After two fires with fatalities and one with a firefighter injury, the Uniformed Firefighters Association and City Councilman Leroy Comrie expressed outrage over the FDNY's response to Queens fires. They say the new pilot dispatch program is endangering lives.
UFA head Steve Cassidy says the fire response time in Queens is 5 minutes, which is the slowest in the city. Plus, the new policy gives too few details - mainly the address, not details like the number of possible people inside or the intensity of the fire.
Last week, a 5-year-old boy died in a Corona fire, where fire officials were initially given the wrong address (the FDNY says it didn't affect the response). On Monday, an 87-year-old woman died in Hollis, and the FDNY didn't dispatch "an adequate number of ladder companies," according to WABC 7. Yesterday, two suffered injuries after crews were sent to the wrong address.

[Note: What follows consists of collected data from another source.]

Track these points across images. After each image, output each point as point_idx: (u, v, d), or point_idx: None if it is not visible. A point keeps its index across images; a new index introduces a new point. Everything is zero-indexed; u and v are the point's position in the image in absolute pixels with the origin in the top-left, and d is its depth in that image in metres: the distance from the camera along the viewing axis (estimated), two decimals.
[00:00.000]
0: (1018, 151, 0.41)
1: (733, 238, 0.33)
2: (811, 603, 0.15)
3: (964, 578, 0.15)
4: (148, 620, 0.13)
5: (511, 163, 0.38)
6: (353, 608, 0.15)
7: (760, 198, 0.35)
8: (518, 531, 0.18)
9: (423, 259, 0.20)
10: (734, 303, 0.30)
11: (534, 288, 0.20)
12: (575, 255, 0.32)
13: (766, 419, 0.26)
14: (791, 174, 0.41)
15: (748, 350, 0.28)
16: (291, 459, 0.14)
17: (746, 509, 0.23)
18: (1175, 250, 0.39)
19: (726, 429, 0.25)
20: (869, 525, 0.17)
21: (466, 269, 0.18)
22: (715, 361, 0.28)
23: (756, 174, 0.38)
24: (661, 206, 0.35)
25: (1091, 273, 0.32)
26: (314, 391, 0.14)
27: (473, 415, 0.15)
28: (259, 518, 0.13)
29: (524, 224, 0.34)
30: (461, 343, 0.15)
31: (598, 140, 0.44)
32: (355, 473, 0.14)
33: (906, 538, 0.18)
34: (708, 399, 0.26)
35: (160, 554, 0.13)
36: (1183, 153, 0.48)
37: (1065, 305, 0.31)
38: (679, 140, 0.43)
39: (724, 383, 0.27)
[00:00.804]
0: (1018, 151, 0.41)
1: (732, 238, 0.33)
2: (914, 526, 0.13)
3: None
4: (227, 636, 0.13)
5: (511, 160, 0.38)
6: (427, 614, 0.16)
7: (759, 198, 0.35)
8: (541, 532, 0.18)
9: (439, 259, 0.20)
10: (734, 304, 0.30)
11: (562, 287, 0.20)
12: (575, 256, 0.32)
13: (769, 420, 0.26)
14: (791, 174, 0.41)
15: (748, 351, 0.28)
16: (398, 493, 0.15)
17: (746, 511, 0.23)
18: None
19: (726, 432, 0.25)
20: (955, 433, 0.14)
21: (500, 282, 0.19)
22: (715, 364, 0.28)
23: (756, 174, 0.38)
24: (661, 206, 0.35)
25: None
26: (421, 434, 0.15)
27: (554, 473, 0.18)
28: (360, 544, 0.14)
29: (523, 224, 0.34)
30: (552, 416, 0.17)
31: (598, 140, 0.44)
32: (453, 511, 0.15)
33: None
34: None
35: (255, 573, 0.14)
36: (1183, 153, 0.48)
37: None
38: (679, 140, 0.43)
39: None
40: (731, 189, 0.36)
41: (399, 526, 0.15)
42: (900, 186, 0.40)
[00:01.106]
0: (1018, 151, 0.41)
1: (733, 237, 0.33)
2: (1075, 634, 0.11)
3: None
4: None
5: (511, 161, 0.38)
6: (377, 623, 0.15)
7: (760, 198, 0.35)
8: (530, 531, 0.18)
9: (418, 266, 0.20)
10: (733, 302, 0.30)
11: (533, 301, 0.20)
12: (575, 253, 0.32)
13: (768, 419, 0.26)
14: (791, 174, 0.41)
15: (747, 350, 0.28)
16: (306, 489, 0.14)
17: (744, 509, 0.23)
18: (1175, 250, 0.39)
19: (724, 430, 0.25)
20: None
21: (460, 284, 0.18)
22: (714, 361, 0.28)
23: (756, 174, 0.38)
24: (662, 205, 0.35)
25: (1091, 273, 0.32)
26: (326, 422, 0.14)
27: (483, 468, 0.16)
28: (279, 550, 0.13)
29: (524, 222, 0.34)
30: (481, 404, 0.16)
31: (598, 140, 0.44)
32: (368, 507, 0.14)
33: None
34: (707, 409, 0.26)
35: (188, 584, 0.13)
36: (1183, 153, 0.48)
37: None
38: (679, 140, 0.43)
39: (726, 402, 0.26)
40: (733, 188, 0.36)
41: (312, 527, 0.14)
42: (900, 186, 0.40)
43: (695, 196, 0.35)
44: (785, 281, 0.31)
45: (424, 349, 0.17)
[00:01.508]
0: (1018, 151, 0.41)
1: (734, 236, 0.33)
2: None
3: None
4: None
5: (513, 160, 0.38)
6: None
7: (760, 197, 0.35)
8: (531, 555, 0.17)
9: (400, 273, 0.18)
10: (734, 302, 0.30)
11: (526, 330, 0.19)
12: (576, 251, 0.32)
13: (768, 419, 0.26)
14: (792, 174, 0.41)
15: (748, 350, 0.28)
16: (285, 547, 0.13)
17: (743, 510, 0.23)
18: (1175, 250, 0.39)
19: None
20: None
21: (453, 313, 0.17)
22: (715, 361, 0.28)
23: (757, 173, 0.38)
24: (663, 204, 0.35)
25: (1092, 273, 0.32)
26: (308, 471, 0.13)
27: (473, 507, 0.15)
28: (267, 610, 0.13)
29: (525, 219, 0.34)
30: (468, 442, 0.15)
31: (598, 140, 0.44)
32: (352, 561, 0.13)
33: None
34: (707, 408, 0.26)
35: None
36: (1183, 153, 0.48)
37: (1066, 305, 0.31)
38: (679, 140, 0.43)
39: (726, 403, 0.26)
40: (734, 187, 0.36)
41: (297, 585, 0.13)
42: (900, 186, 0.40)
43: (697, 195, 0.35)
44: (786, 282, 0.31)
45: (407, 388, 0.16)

Cassidy said, "The department's new policy is flawed and is resulting in firefighters being dispatched with incorrect information to wrong addresses. The results have been disastrous." And Comrie noted, "This dispatch policy clearly doesn't take into account the multiple same-numbered addresses of the borough...As the fastest-growing borough with over 100 languages, Queens presents challenges that the FDNY's current dispatch policy doesn't effectively meet."
The FDNY defended the policy, saying the pilot program is successful and that the delays were due to other reasons.